SBR verursacht Vergilbungssymptome und Leitbündelverbräunungen, die den Zuckergehalt der Rüben um 30 bis50 Prozent reduzieren und wird durch die Schilf-Glasflügelzikade übertragen. Seit Kurzem sind die wissenschaftlichen Ergebnisse aus der Justus-Liebig-Universität in Gießen für die Öffentlichkeit freizugänglich auf der Webseite des Journals „Insects“ hochgeladen.

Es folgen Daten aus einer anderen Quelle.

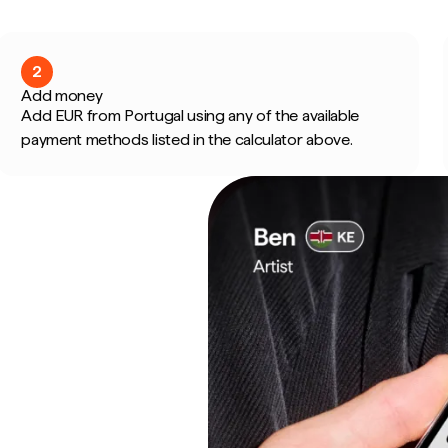
2
Add money
Add EUR from Portugal using any of the available
payment methods listed in the calculator above.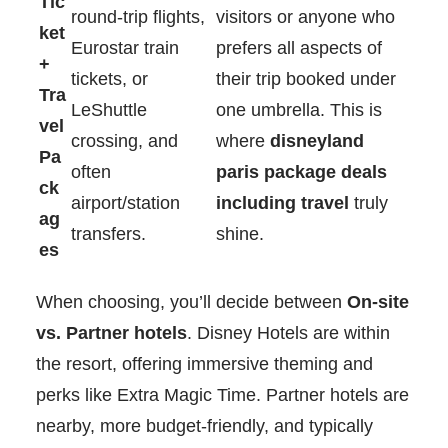
Tic
round-trip flights,
visitors or anyone who
ket
Eurostar train
prefers all aspects of
+
tickets, or
their trip booked under
Tra
LeShuttle
one umbrella. This is
vel
crossing, and
where
disneyland
Pa
often
paris package deals
ck
airport/station
including travel
truly
ag
transfers.
shine.
es
When choosing, you’ll decide between
On-site
vs. Partner hotels
. Disney Hotels are within
the resort, offering immersive theming and
perks like Extra Magic Time. Partner hotels are
nearby, more budget-friendly, and typically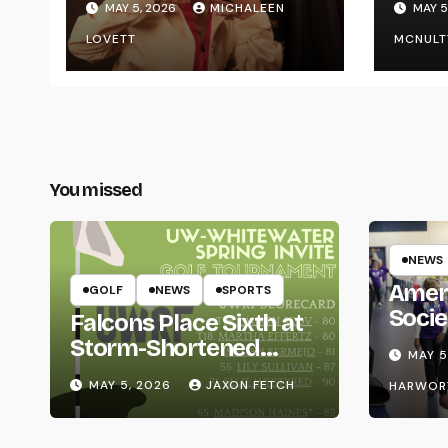
MAY 5, 2026
MICHALEEN
MAY 5
UWR
LOVETT
MCNULT
You missed
NEWS
Amer
GOLF
NEWS
SPORTS
Socie
Falcons Place Sixth at
Life
Storm-Shortened
MAY 5
Whitewater Invite
MAY 5, 2026
JAXON FETCH
HARWOR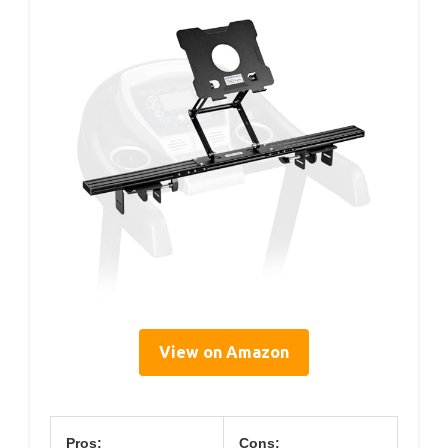
View on Amazon
Pros:
Cons: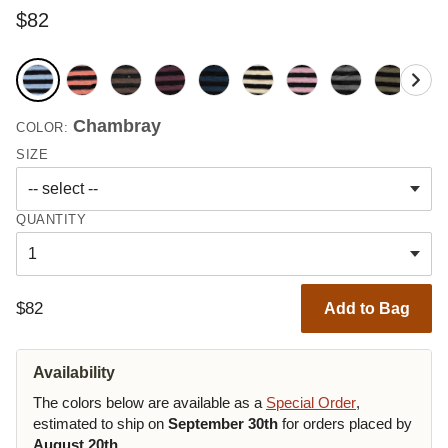
$82
Chambray
COLOR:
SIZE
QUANTITY
$82
Add to Bag
Availability
The colors below are available as a
Special Order
,
estimated to ship on
September 30th
for orders placed by
August 20th
.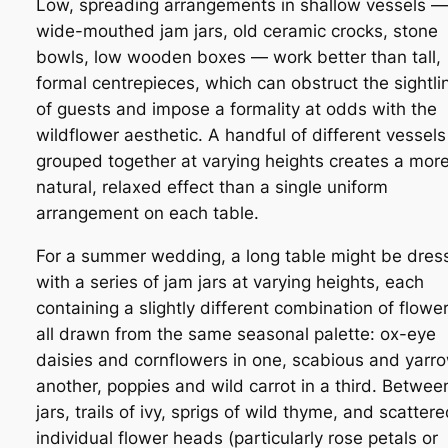
Low, spreading arrangements in shallow vessels —
wide-mouthed jam jars, old ceramic crocks, stone
bowls, low wooden boxes — work better than tall,
formal centrepieces, which can obstruct the sightli
of guests and impose a formality at odds with the
wildflower aesthetic. A handful of different vessels
grouped together at varying heights creates a mor
natural, relaxed effect than a single uniform
arrangement on each table.
For a summer wedding, a long table might be dres
with a series of jam jars at varying heights, each
containing a slightly different combination of flower
all drawn from the same seasonal palette: ox-eye
daisies and cornflowers in one, scabious and yarro
another, poppies and wild carrot in a third. Betwee
jars, trails of ivy, sprigs of wild thyme, and scatter
individual flower heads (particularly rose petals or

„Jetzt können sich alle Forschenden sowie Saatzucht- und Pflanzenschutzfirmen ein besseres Bild von dem neuen Schädling machen und mit uns gemeinsam nach Lösungen suchen“, schilderte Kunz den Fortschritt im Sinne der Zuckerrübenanbauer in den südwestdeutschen Bundesländern. Der Artikel zeigt Ergebnisse zum Monitoring der Schilf-Glasflügelzikade und deren Infektionsrate mit SBR-Erregern an mehreren Standorten in Rheinland- Pfalz und Hessen für 2020 und 2021 und beschreibt eine neue, effiziente Nachweismethode für die SBR-Erreger. Damit kann jetzt untersucht werden, wie viele Erreger in einer Pflanze vermehrt werden. „Wir sind mit Prof. Dr. Vilcinskas, der die Promotion von Sarah Behrmann betreut, einig, dass diese Publikation für alle Forscher freizugänglich sein muss. Wir wollen den Fortschritt für Alle, erklärte Kunz den anwesenden Vertretern von Saatgut- und Pflanzenschutzmittelfirmen sowie den Anbauern.“
Massenzucht für Versuche gelungen
In Gießen war Sarah Behrmann, die das Forschungsstipendium für ihre Promotion erhalten hatte, die erfolgreiche Massenzucht der Tiere mit Tongranulaten gelungen und somit konnten ganzjährig weitere Versuche im Gewächshaus angestellt werden. Die ersten Tiere für die Zucht kamen vom NIKIZ-Projekt – quasi frisch vom Acker, wie Isabelle Engel, Teamleiterin des NIKIZ-Projektes erläuterte. Bereits vor zwei Tagen hatte der rheinland-pfälzische Staatssekretär Andy Becht sich begeistert über die herausragenden Ergebnisse der „wichtigen Grundlagenarbeit“ und deren Praxisanwendung gezeigt. Forschung stehe an erster Stelle, aber auch der enge Austausch mit der Praxis auf dem Acker finde statt und nicht nur im Hörsaal, erklärte Becht vor zwei Tagen mit Blick auf die Forschungsergebnisse von Sarah Behrmann.
Erfolgreiche Kooperationen
Die Stiftung Südwestdeutscher Zuckerrübenanbau hatte es sich zum Ziel gesetzt, entsprechend ihrer Statuten die Förderung der Wissenschaft in Form der Finanzierung einer Promotion an der Justus-Liebig-Universität auszuschreiben. Sarah Behrmann erhielt vor rund zwei Jahren die Zusage eines dreijährigen Promotionsstipendiums der Stiftung und Prof. Dr. Vilcinskas sicherte Betreuung an der Justus-Liebig-Universität zu.
In Zusammenarbeit mit dem NIKIZ-Projekt des Verbandes der Hessisch-Pfälzischen Zuckerrübenanbauer (www.nikiz.de) sowie den dadurch angestellten Mitarbeiterinnen am Fraunhofer Institut für Molekularbiologie und angewandte Ökologie (IME) in Gießen wurden die Arbeiten in Gießen zum Erfolg geführt. Mit der aktuell ersten öffentlich zugänglichen internationalen Publikation wird ein wichtiges Ziel der Stiftung, die Förderung der öffentlichen Forschung und der Berufsbildung erreicht, erklärte der Stiftungsvorsitzende. Die Stiftung werde auch zukünftig besonders begabte junge Forschende in ihrer beruflichen Entwicklung unterstützen, versicherte Kunz. Er warb auch bei den anwesenden Vertretern der Industrie dafür, diese Aktivitäten zu unterstützen.
Letztlich kann die Bewältigung des Klimawandels und die damit verbundene Verbreitung neuer Schädlinge nur durch verstärkte Anstrengungen in der Forschung gelingen, stellte er abschließend fest.